Not only is it a prolific growing plant but it can also be considered a hard to control weed species. *

I have a fond place in my heart for both Arkansas and Louisiana. In the past, both states hosted outstanding AFGC Annual Conferences. 
At the Taste of Louisiana I had to tell the Extension Agent that the food was not authentic South Louisiana French Food! No Jacks Beer! Just showing my age.

Darwood are you at all close to John Spain, raising cattle in the NW part of Arkansas.
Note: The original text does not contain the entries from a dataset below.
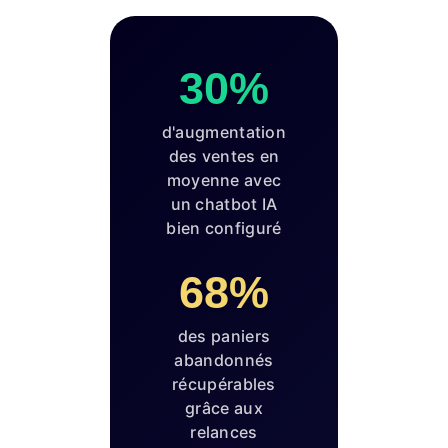
30%
d'augmentation
des ventes en
moyenne avec
un chatbot IA
bien configuré
68%
des paniers
abandonnés
récupérables
grâce aux
relances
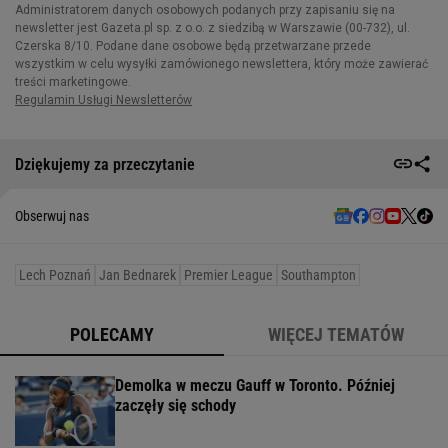
Dziękujemy za przeczytanie
Obserwuj nas
Lech Poznań
Jan Bednarek
Premier League
Southampton
POLECAMY
WIĘCEJ TEMATÓW
Demolka w meczu Gauff w Toronto. Później
zaczęły się schody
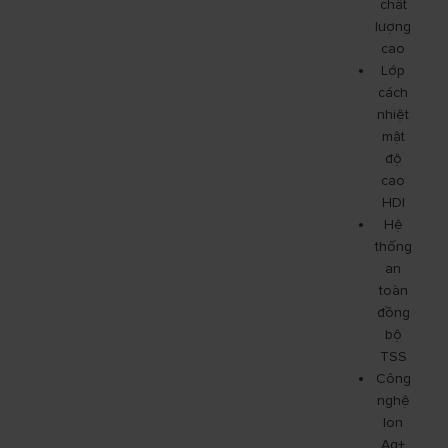
chất
lượng
cao
Lớp
cách
nhiệt
mật
độ
cao
HDI
Hệ
thống
an
toàn
đồng
bộ
TSS
Công
nghệ
Ion
Ag+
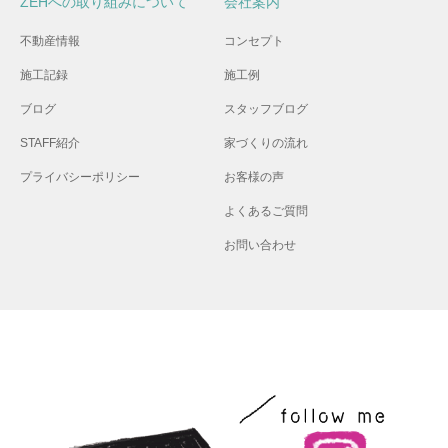
ZEHへの取り組みについて
会社案内
不動産情報
コンセプト
施工記録
施工例
ブログ
スタッフブログ
STAFF紹介
家づくりの流れ
プライバシーポリシー
お客様の声
よくあるご質問
お問い合わせ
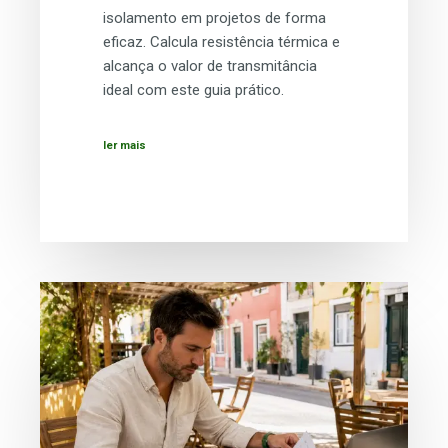
isolamento em projetos de forma
eficaz. Calcula resistência térmica e
alcança o valor de transmitância
ideal com este guia prático.
ler mais
O
que
influencia
a
performance
térmica
em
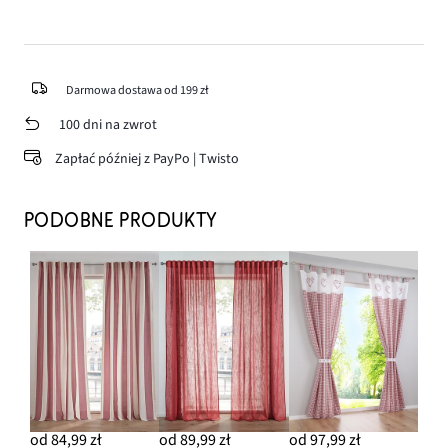
Darmowa dostawa od 199 zł
100 dni na zwrot
Zapłać później z PayPo | Twisto
PODOBNE PRODUKTY
od 84,99 zł
od 89,99 zł
od 97,99 zł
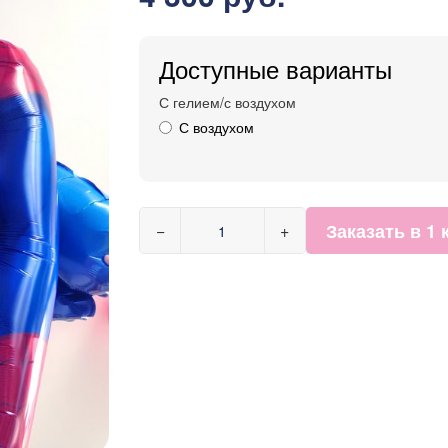
Доступные варианты
С гелием/с воздухом
С воздухом
Заказать в 1 
−
+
DHFarms how close to I-10 are you? Say between Texas Line and Lafayette? Along US 90 from Lafayette to Morgan City. My Wife has family at Morgan City. I-10 & US 90 is how we travel when we visit MC.


----------



## DKFarms (Aug 11, 2008)

hay wilson, thanks for the vote of confidence. I always second guess myself after I've made a command decision. Looks like last week's spraying is starting to work. Broadleaf is definitely getting whacked, other grasses are slowly responding. The foxtail and seedling barnyard don't seem to be affected. Need a little rain to get the residual pre-emerge portion of the Cimarron down in the soil. Nothing forecasted until maybe next Friday. That means more $$ to keep pumping on the crawfish ponds. I am located about 4 miles north of I-10 near Crowley. Crowley is on I-10 about 20 miles west of Lafayette. Give me a shout when you come through. You can see my brand new baler and the payment book that came with it, too. We're easy to find. My wife is from the same area, also, the Baldwin-Franklin area, about 20 miles before you get to Morgan City on US 90.


----------



## darwood (Jun 7, 2010)

Hay wilson, I know John Spain well. he has the most prolific stand of clovers in this corner of the state, on his place. The Northwest corner of AR is known for producing some high quality bermuda grass. Sadly, as I sit here and type, I have yet to get mine sprayed. The weather has been in the 40's with rain forcasted all week. Maybe Friday, it might get done. I'm still gonna go with glyphosate and ally, just might cut the glyphos back to a pint instead of the quart rate, got a bit of green showing. Oh the joys.


----------